Here, we could visualize the correlation among different features using two ways: a correlation matrix and a correlation network. Specifically, only the selected features and features that have an absolute correlation coefficient greater than 0.7 to one of the selected features are visualized.
1. One way of (visually) assessing the correlation matrix is with a correlation heatmap.
```{r correlation heatmap}
library(RColorBrewer)
corrMat <- cor(X, method = "spearman")
# heatmap for full correlation matrix
pheatmap(corrMat, cluster_rows = FALSE, cluster_cols = FALSE,
color = colorRampPalette(brewer.pal(n = 10, name = "RdBu"))(100)) # fix color scale to make interpretation easier
# keep only selected features and highly correlated features
colMax <- function(X) apply(X, 2, max)
corrMat <- corrMat[selected_features, ]
corrMat <- corrMat[, which(colMax(abs(corrMat)) < 1 & colMax(abs(corrMat)) > 0.7)]
# heatmap for reduced correlation matrix
pheatmap(corrMat, cluster_rows = FALSE, cluster_cols = FALSE,
color = colorRampPalette(brewer.pal(n = 10, name = "RdBu"))(100),
breaks = seq(-1, 1, length = 100))
```
From this correlation heatmap, we could identify several groups of features with similar characteristics. For example, we see that ppd.G2S1 is negatively correlated with the ppd.IgG1:IgG2 ratio and ppd.IgG1, while CFP10/ESAT6.IgG1 is positively correlated with the ppd.IgG1:IgG2 ratio and ppd.IgG1.
2. Another way of assessing the co-correlates is in network form with nodes representing the features and edges representing the correlation coefficient.

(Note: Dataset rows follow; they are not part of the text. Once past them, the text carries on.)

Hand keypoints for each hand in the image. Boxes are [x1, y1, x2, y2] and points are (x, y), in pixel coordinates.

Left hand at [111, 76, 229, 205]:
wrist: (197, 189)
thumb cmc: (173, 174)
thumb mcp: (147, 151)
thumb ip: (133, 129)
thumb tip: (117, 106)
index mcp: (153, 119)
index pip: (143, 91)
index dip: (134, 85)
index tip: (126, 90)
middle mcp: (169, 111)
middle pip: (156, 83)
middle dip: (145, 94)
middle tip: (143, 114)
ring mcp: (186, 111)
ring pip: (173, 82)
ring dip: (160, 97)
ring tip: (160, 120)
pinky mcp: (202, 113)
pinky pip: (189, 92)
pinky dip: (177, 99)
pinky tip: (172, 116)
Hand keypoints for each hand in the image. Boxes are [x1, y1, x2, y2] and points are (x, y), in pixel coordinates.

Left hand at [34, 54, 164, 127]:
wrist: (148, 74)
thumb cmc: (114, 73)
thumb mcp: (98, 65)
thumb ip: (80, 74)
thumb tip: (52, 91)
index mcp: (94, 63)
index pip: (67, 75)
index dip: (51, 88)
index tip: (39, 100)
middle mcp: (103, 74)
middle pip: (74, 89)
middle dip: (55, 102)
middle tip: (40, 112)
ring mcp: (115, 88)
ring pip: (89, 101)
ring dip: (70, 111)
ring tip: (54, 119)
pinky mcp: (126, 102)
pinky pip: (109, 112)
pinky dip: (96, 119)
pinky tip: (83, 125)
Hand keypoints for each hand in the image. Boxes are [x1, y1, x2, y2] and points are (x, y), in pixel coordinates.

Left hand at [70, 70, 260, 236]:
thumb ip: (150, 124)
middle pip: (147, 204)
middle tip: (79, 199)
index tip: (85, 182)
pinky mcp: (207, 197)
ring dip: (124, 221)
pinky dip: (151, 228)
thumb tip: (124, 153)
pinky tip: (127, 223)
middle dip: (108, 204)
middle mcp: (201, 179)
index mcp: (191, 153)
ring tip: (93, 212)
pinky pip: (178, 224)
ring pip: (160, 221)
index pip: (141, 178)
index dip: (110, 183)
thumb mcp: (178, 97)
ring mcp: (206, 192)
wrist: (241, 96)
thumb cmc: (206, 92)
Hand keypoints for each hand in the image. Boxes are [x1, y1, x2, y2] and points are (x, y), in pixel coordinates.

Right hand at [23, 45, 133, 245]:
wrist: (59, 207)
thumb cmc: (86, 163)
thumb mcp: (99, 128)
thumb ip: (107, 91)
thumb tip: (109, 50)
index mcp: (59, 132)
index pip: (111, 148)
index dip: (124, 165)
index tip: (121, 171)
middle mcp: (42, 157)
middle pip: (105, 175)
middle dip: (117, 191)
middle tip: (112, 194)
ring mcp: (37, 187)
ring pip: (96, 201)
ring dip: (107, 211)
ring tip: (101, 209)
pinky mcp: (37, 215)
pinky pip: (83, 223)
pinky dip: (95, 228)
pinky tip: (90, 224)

Networks can be plotted in R using 'ggraph'.
```{r cocorrelate network, fig.width = 10}
library(tidyverse)
library(corrr)
library(igraph)
library(ggraph)
library(ggrepel)
library(RColorBrewer)
# include meta data in analysis
Xmeta <- data[,2:dim(data)[2]]
tidyCors <- Xmeta %>%
correlate(method = "spearman") %>%
stretch()
graphCors <- tidyCors %>%
filter(abs(r) > 0.6 & (is.element(x, selected_features) | is.element(y, selected_features))) %>%
graph_from_data_frame(directed = FALSE)
layout <- create_layout(graphCors, layout = 'igraph', algorithm = 'nicely')
pltGraph <- ggraph(layout) +
geom_edge_link(aes(color = r), edge_width = 2) +
guides(edge_alpha = "none", edge_width = "none") +
scale_edge_colour_gradientn(limits = c(-1, 1),
colors = colorRampPalette(brewer.pal(n = 10, name = "RdBu"))(100)) +
geom_node_point(shape = 21, color = "gray", fill = "white", size = 8, stroke = 0.5) +
geom_node_text(aes(label = name), size = 3, point.padding = NA, box.padding = 0, force = 0.1, repel = T) +
theme(aspect.ratio = 1) +
theme_graph(background = "white")
plt <- plot(pltGraph)
```
Until now, we have covered the whole analysis pipeline including data inspection, feature reduction (feature extraction/PCA, feature selection/LASSO) and supervised PLS-DA modeling with feature importance interpretation/correlation validation on our demonstrated dataset.
Keep in mind that besides the above described analysis steps, data collection and pre-processing including balancing strategies for confounding factors, data imputation and model validation are equally important to make you success, even though these steps are not covered in this tutorial.
Enjoy your analysis trip and good luck on your own project!